Selected passage: Begin

The New Copyright Directive: Are OCSSPs Now Required to Carry Certain Content?

23 oktober 2019

Introduction

 

The recently adopted and much-debated Directive (EU) 2019/790 on Copyright in the Digital Single Market (the “DSM Directive”) ought to be implemented by the Member States by June 7, 2021. Bringing into force the national laws, regulations and administrative provisions necessary to comply with the DSM Directive will not be an easy task, seeing that some of its provisions are quite vague and wordy. One of many questions is to what extent the DSM Directive seeks to impose mandatory obligations on market players, i.e. compulsory requirements that cannot be adjusted or mitigated by agreements between rightholders, users of copyrighted content, service providers and/or other actors.

 

This article discusses whether or not the DSM Directive should be understood as limiting the contractual freedom of so-called “online content-sharing service providers” to avoid prevention of non-infringing uses of content, such as legitimate uses under exceptions or limitations to copyright.

 

Background

 

One of the most controversial provisions of the DSM Directive, i.e. Article 17, applies to online content-sharing service providers (“OCSSPs”). An OCSSP is defined as a service provider of which the main or one of the main purposes is to store and give the public access to a large amount of copyright-protected works or other protected content uploaded by its users, which it organizes and promotes for profit-making purposes. Article 17 thus applies not only to large content providers such as YouTube, Dailymotion and Vimeo, but to any type of user-upload service provider that fits the broad definition.

Selected passage: End
Data listing: Begin

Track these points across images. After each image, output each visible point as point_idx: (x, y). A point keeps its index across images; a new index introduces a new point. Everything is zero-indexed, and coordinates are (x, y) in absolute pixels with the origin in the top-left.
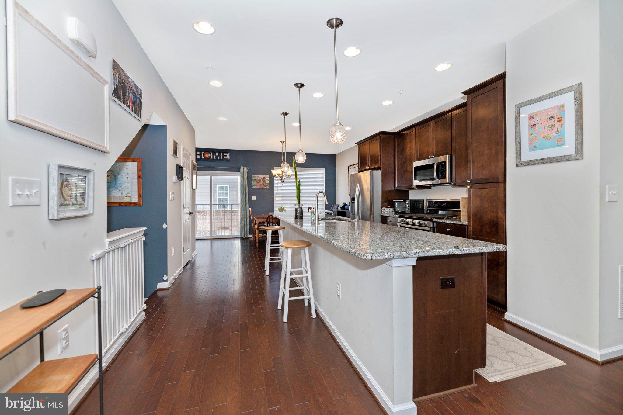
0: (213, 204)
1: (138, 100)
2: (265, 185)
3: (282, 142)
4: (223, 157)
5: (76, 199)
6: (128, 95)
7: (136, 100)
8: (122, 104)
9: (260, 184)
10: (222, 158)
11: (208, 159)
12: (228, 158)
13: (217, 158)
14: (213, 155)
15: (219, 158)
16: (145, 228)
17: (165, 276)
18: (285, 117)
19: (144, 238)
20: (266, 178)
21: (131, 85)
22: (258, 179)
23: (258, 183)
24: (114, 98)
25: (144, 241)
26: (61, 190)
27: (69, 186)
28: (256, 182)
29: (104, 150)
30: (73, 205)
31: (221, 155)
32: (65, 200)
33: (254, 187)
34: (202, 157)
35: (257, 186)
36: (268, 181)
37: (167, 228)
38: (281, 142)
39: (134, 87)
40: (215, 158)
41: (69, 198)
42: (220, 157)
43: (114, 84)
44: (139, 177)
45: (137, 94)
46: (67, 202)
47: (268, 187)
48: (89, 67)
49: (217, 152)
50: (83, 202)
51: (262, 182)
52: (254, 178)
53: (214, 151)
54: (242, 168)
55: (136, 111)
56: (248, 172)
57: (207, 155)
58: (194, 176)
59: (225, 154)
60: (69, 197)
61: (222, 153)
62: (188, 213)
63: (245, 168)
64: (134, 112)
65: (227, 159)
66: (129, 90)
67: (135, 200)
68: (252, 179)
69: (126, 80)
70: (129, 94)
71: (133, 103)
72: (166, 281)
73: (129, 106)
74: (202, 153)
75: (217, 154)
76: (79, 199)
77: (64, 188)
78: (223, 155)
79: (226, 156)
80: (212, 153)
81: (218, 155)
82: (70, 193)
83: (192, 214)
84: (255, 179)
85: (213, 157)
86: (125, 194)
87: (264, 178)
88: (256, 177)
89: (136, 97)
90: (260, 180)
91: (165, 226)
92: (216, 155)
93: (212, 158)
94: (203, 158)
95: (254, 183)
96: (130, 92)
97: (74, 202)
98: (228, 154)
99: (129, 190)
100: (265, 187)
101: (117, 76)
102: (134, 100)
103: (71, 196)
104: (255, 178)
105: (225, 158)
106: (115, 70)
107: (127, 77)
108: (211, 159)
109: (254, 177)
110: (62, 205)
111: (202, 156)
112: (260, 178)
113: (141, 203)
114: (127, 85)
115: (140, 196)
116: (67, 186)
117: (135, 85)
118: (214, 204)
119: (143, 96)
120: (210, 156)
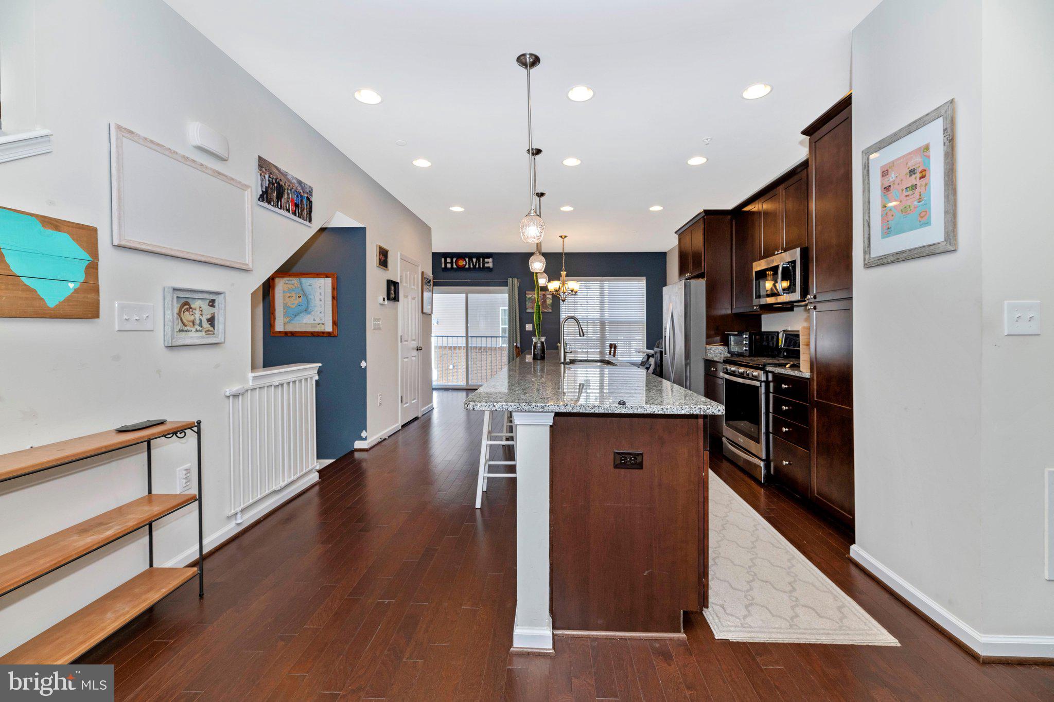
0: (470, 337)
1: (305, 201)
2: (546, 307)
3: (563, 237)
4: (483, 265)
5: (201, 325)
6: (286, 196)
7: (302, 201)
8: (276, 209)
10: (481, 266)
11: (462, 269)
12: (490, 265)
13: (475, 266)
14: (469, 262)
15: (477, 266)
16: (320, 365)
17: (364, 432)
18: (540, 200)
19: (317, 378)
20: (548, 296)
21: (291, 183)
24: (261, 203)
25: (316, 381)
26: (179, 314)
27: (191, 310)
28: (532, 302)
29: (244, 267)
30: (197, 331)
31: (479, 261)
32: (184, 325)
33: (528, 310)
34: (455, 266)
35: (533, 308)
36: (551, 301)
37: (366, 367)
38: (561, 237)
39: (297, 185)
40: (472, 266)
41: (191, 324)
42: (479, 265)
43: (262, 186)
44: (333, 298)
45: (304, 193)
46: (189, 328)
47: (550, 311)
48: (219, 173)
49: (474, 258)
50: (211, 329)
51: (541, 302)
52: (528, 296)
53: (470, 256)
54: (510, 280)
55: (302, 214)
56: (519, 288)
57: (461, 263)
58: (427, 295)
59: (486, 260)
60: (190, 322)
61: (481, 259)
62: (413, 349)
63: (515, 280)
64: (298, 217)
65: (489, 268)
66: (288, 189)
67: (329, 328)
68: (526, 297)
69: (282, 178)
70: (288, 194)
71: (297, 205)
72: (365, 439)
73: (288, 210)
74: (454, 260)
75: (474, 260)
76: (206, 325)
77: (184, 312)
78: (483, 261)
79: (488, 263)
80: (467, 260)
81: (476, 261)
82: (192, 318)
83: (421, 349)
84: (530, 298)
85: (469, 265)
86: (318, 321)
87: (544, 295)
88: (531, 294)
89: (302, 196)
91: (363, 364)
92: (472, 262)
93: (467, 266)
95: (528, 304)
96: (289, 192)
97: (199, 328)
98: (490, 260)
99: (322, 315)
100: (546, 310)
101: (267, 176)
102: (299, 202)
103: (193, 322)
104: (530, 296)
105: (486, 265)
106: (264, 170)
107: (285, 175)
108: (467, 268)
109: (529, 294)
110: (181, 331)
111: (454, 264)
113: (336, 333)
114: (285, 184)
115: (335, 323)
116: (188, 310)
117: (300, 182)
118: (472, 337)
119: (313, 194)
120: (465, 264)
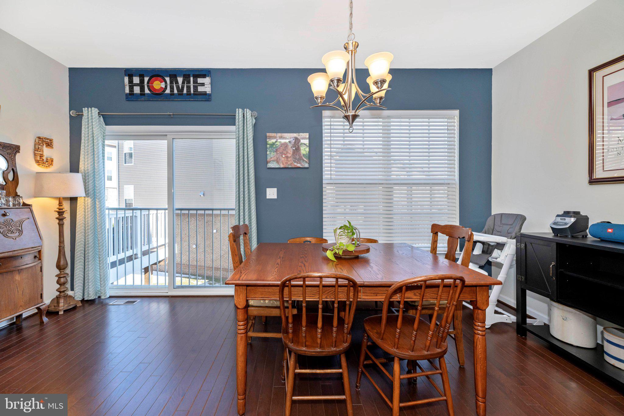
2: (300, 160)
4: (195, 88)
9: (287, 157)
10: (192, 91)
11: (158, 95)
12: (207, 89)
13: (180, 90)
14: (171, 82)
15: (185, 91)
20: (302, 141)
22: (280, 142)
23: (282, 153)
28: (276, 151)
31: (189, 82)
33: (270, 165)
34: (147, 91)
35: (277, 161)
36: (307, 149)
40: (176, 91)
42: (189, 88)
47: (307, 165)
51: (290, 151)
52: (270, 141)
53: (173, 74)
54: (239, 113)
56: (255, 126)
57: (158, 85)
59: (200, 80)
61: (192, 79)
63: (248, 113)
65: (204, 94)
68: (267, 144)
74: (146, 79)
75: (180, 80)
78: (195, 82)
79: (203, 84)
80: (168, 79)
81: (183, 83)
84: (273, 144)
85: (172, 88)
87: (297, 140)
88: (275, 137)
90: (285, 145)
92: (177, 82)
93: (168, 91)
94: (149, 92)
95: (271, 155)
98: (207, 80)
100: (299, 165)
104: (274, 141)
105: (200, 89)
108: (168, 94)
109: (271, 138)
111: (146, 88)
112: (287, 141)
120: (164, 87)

Data listing: End
Data listing: Begin

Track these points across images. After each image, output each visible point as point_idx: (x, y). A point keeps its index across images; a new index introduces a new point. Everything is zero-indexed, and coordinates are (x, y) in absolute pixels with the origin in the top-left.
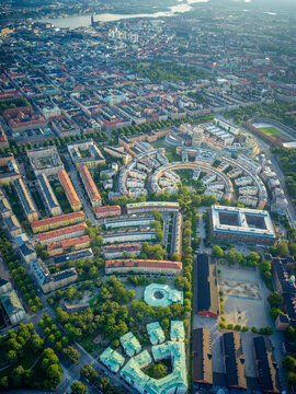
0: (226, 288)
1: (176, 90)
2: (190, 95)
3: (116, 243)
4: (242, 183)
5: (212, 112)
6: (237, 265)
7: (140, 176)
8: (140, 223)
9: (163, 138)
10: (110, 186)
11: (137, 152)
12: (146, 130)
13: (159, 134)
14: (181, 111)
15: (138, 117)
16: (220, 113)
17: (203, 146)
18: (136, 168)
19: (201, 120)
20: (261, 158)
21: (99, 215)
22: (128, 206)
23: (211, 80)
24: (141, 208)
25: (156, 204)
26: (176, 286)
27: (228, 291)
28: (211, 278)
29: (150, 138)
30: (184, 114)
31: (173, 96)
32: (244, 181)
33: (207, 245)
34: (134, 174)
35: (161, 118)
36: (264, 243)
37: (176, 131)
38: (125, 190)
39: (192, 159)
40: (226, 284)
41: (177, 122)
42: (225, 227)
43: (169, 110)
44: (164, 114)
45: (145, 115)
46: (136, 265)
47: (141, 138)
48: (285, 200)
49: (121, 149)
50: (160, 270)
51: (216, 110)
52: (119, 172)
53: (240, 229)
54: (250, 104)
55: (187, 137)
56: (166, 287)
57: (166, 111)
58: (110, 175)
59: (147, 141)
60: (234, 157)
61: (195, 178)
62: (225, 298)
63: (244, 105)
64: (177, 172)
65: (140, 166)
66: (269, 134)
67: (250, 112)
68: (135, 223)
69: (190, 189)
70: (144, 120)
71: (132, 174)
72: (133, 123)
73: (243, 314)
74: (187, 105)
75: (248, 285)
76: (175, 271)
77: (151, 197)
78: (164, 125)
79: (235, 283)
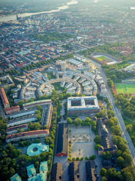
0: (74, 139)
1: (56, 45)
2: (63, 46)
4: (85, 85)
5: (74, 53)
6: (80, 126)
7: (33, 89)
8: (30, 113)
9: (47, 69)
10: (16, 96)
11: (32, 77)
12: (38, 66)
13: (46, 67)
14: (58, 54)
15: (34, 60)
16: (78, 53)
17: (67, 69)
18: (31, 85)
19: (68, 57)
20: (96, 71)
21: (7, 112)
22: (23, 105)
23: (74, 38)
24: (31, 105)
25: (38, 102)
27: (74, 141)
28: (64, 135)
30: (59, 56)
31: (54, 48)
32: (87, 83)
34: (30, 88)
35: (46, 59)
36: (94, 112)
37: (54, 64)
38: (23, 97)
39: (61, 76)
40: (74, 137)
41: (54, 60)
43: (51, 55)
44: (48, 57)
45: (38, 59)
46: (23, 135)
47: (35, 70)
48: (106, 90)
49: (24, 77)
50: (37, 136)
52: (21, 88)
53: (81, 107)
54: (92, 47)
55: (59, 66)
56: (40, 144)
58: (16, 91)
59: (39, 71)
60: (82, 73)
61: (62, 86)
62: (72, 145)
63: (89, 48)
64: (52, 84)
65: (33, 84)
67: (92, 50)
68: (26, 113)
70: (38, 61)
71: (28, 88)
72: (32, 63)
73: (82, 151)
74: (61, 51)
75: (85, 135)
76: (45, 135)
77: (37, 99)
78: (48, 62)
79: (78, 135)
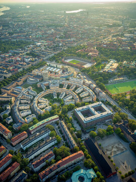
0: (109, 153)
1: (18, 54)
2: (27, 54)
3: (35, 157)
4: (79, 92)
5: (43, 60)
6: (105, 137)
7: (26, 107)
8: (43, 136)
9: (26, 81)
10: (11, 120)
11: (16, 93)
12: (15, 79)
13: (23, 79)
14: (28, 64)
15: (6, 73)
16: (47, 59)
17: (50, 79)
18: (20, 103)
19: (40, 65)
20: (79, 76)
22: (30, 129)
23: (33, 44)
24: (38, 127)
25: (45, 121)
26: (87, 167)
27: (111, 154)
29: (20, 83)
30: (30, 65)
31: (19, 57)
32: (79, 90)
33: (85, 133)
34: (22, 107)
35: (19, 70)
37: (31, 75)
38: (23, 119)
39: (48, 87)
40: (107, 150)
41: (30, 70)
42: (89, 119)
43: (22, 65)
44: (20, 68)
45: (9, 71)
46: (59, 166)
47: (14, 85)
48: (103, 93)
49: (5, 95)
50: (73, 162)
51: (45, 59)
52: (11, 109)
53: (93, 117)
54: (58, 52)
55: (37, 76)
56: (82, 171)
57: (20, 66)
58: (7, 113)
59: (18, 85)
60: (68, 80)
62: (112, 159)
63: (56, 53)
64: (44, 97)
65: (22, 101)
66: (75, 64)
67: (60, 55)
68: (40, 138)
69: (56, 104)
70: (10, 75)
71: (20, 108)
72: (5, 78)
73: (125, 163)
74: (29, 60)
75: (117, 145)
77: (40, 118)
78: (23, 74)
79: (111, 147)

Data listing: End

> **Requirement A**
For each statement about the DSM Directive article, answer yes or no and quote the words of the article that decide it: (i) Member States are expected to implement the DSM Directive by June 7, 2021. (ii) Article 17 applies only to large content providers such as YouTube. (iii) All provisions of the DSM Directive are described as clear and precise.
> **Requirement B**
Render this sentence from the DSM Directive article in Spanish: "Article 17 thus applies not only to large content providers such as YouTube, Dailymotion and Vimeo, but to any type of user-upload service provider that fits the broad definition."
> **Requirement C**
Write out the part of the DSM Directive article between "This article discusses" and "limitations to copyright.", inclusive.
The items above are separate material with no connection to the DSM Directive article.

> **Answer area A**
(i) Yes: "ought to be implemented by the Member States by June 7, 2021"
(ii) No: "applies not only to large content providers such as YouTube, Dailymotion and Vimeo, but to any type of user-upload service provider that fits the broad definition"
(iii) No: "some of its provisions are quite vague and wordy"

> **Answer area B**
Por lo tanto, el artículo 17 se aplica no solo a grandes proveedores de contenidos como YouTube, Dailymotion y Vimeo, sino a cualquier tipo de proveedor de servicios de carga de contenidos por parte de los usuarios que se ajuste a la amplia definición.

> **Answer area C**
This article discusses whether or not the DSM Directive should be understood as limiting the contractual freedom of so-called “online content-sharing service providers” to avoid prevention of non-infringing uses of content, such as legitimate uses under exceptions or limitations to copyright.